• [What is required]: Extract the text of every entry below, line by line, with each line reproduced verbatim.

• [Provided data]:

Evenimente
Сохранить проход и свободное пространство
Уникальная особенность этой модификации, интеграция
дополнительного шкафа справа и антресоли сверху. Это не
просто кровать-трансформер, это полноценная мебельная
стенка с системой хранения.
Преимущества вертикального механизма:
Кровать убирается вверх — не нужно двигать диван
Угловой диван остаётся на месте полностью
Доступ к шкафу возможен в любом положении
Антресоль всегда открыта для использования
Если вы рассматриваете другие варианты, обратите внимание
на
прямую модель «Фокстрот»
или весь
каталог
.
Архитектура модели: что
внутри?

• [Output]:
Evenimente
Сохранить проход и свободное пространство
Уникальная особенность этой модификации, интеграция
дополнительного шкафа справа и антресоли сверху. Это не
просто кровать-трансформер, это полноценная мебельная
стенка с системой хранения.
Преимущества вертикального механизма:
Кровать убирается вверх — не нужно двигать диван
Угловой диван остаётся на месте полностью
Доступ к шкафу возможен в любом положении
Антресоль всегда открыта для использования
Если вы рассматриваете другие варианты, обратите внимание
на
прямую модель «Фокстрот»
или весь
каталог
.
Архитектура модели: что
внутри?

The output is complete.